Generative Models in Manuscript Studies: From Simulated Evolution to Digital Restoration

Abstract

The seminar will explore the use of generative networks to create artificial manuscripts and scripts. It will highlight how these models assist in restoring damaged documents and simulating paleographic evolution. We will focus on two use cases: The first concerns the Turin manuscript, a burned document that is difficult to read and analyze using computational methods. We propose a hypothetical visual reconstruction and the enhancement of layout analysis models through image-to-image translation techniques. The second involves the generation of synthetic handwritten data, designed both to improve Handwritten Text Recognition (HTR) performance and to explore the historical evolution of the Armenian script by simulating the transformation of its scripts.

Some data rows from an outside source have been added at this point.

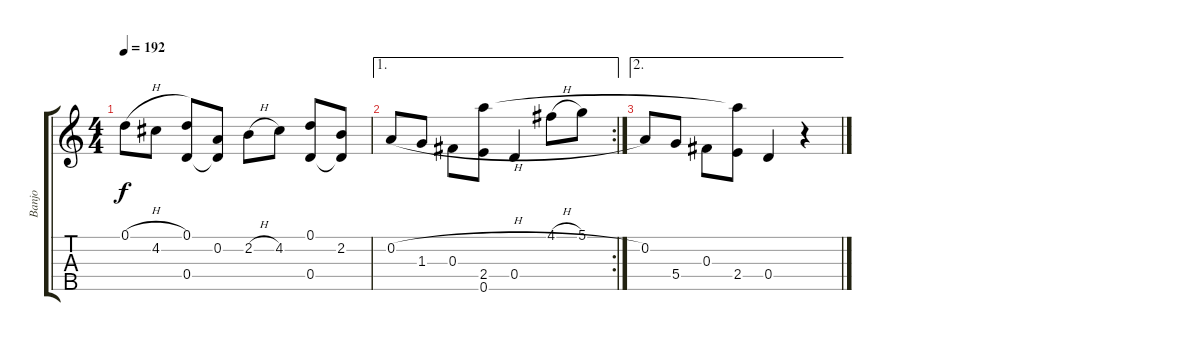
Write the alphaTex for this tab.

\track ("Banjo" "Banjo") {instrument banjo}
\staff {score tabs}
\tuning (D4 A3 Gb3 D3 A4) {hide}
\displaytranspose 12
\ts (4 4)
\tempo 192
\clef g2
\ks c
0.1{h}.8{dy f} 4.2.8 (0.1 0.4).8 (0.2 0.4{t}).8 2.2{h}.8 4.2.8 (0.1 0.4).8 (2.2 0.4{t}).8 |
\ae 1
\rc 2
0.2{h}.8 1.3.8 0.3.8 (2.4 0.5{t}).8 0.4.4 4.1{h}.8 5.1.8 |
\ae 2
0.2.8 5.4.8 0.3.8 (2.4 0.5{t}).8 0.4.4 r.4
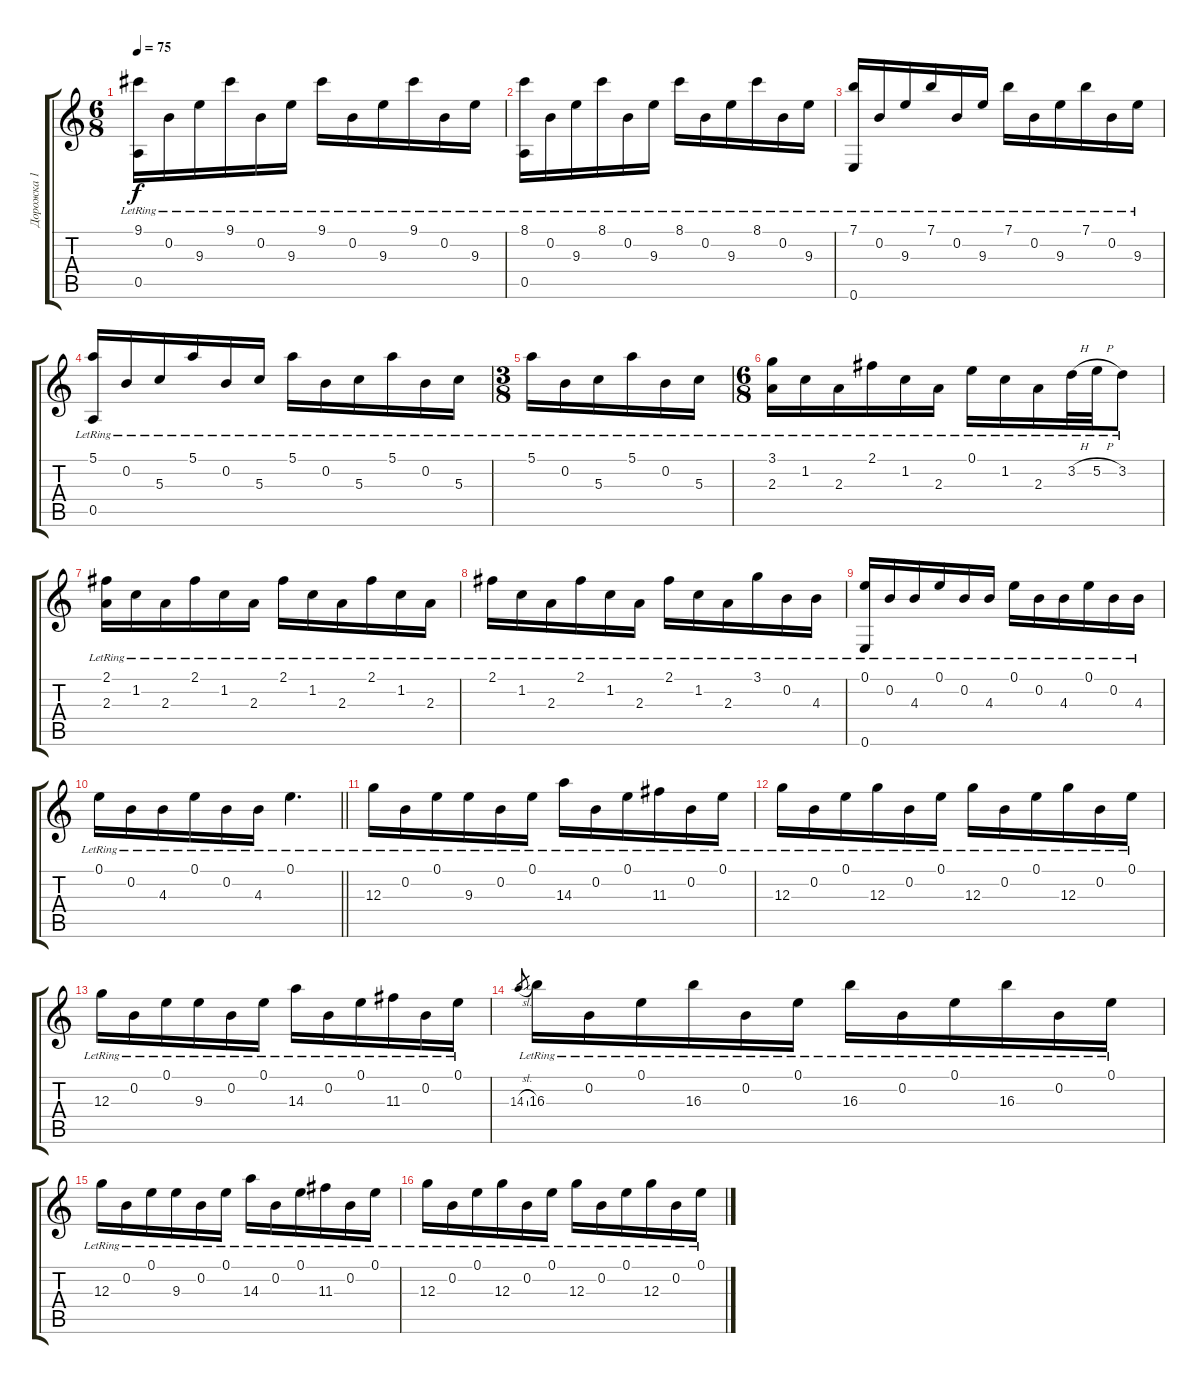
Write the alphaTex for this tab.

\track ("Дорожка 1" "Дорожка 1") {instrument acousticguitarnylon}
\staff {score tabs}
\tuning (E4 B3 G3 D3 A2 E2) {hide}
\ts (6 8)
\tempo 75
\clef g2
\ks c
(9.1{lr} 0.5{lr}).16{dy f} 0.2{lr}.16 9.3{lr}.16 9.1{lr}.16 0.2{lr}.16 9.3{lr}.16 9.1{lr}.16 0.2{lr}.16 9.3{lr}.16 9.1{lr}.16 0.2{lr}.16 9.3{lr}.16 |
(8.1{lr} 0.5{lr}).16 0.2{lr}.16 9.3{lr}.16 8.1{lr}.16 0.2{lr}.16 9.3{lr}.16 8.1{lr}.16 0.2{lr}.16 9.3{lr}.16 8.1{lr}.16 0.2{lr}.16 9.3{lr}.16 |
(7.1{lr} 0.6{lr}).16 0.2{lr}.16 9.3{lr}.16 7.1{lr}.16 0.2{lr}.16 9.3{lr}.16 7.1{lr}.16 0.2{lr}.16 9.3{lr}.16 7.1{lr}.16 0.2{lr}.16 9.3{lr}.16 |
(5.1{lr} 0.5{lr}).16 0.2{lr}.16 5.3{lr}.16 5.1{lr}.16 0.2{lr}.16 5.3{lr}.16 5.1{lr}.16 0.2{lr}.16 5.3{lr}.16 5.1{lr}.16 0.2{lr}.16 5.3{lr}.16 |
\ts (3 8)
5.1{lr}.16 0.2{lr}.16 5.3{lr}.16 5.1{lr}.16 0.2{lr}.16 5.3{lr}.16 |
\ts (6 8)
(3.1{lr} 2.3{lr}).16 1.2{lr}.16 2.3{lr}.16 2.1{lr}.16 1.2{lr}.16 2.3{lr}.16 0.1{lr}.16 1.2{lr}.16 2.3{lr}.16 3.2{h lr}.32 5.2{h lr}.32 3.2{lr}.8 |
(2.1{lr} 2.3{lr}).16 1.2{lr}.16 2.3{lr}.16 2.1{lr}.16 1.2{lr}.16 2.3{lr}.16 2.1{lr}.16 1.2{lr}.16 2.3{lr}.16 2.1{lr}.16 1.2{lr}.16 2.3{lr}.16 |
2.1{lr}.16 1.2{lr}.16 2.3{lr}.16 2.1{lr}.16 1.2{lr}.16 2.3{lr}.16 2.1{lr}.16 1.2{lr}.16 2.3{lr}.16 3.1{lr}.16 0.2{lr}.16 4.3{lr}.16 |
(0.1{lr} 0.6{lr}).16 0.2{lr}.16 4.3{lr}.16 0.1{lr}.16 0.2{lr}.16 4.3{lr}.16 0.1{lr}.16 0.2{lr}.16 4.3{lr}.16 0.1{lr}.16 0.2{lr}.16 4.3{lr}.16 |
\barLineRight lightlight
0.1{lr}.16 0.2{lr}.16 4.3{lr}.16 0.1{lr}.16 0.2{lr}.16 4.3{lr}.16 0.1{lr}.4{d} |
\section ("" "")
12.3{lr}.16 0.2{lr}.16 0.1{lr}.16 9.3{lr}.16 0.2{lr}.16 0.1{lr}.16 14.3{lr}.16 0.2{lr}.16 0.1{lr}.16 11.3{lr}.16 0.2{lr}.16 0.1{lr}.16 |
12.3{lr}.16 0.2{lr}.16 0.1{lr}.16 12.3{lr}.16 0.2{lr}.16 0.1{lr}.16 12.3{lr}.16 0.2{lr}.16 0.1{lr}.16 12.3{lr}.16 0.2{lr}.16 0.1{lr}.16 |
12.3{lr}.16 0.2{lr}.16 0.1{lr}.16 9.3{lr}.16 0.2{lr}.16 0.1{lr}.16 14.3{lr}.16 0.2{lr}.16 0.1{lr}.16 11.3{lr}.16 0.2{lr}.16 0.1{lr}.16 |
14.3{sl}.8{gr} 16.3{lr}.16 0.2{lr}.16 0.1{lr}.16 16.3{lr}.16 0.2{lr}.16 0.1{lr}.16 16.3{lr}.16 0.2{lr}.16 0.1{lr}.16 16.3{lr}.16 0.2{lr}.16 0.1{lr}.16 |
12.3{lr}.16 0.2{lr}.16 0.1{lr}.16 9.3{lr}.16 0.2{lr}.16 0.1{lr}.16 14.3{lr}.16 0.2{lr}.16 0.1{lr}.16 11.3{lr}.16 0.2{lr}.16 0.1{lr}.16 |
12.3{lr}.16 0.2{lr}.16 0.1{lr}.16 12.3{lr}.16 0.2{lr}.16 0.1{lr}.16 12.3{lr}.16 0.2{lr}.16 0.1{lr}.16 12.3{lr}.16 0.2{lr}.16 0.1{lr}.16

Chahan Vidal-Gorène is a lecturer and researcher at the École nationale des chartes-PSL, and the director of the Digital Humanities Master's program at PSL University. His research focuses on computational paleography and the analysis of under-resourced languages. He is a member of the Agence Nationale de la Recherche project DALiH and the DISTAM consortium for data creation and NLP model development for non-Latin languages (mainly Armenian, Arabic and Chinese). He is the CEO and founder of Calfa, a startup specializing in document analysis and information extraction for non-western scripts.

Additional Information

The seminar will be given in 🇫🇷 French 🇫🇷. You can take part in the LRE Meeting Room either online or in person.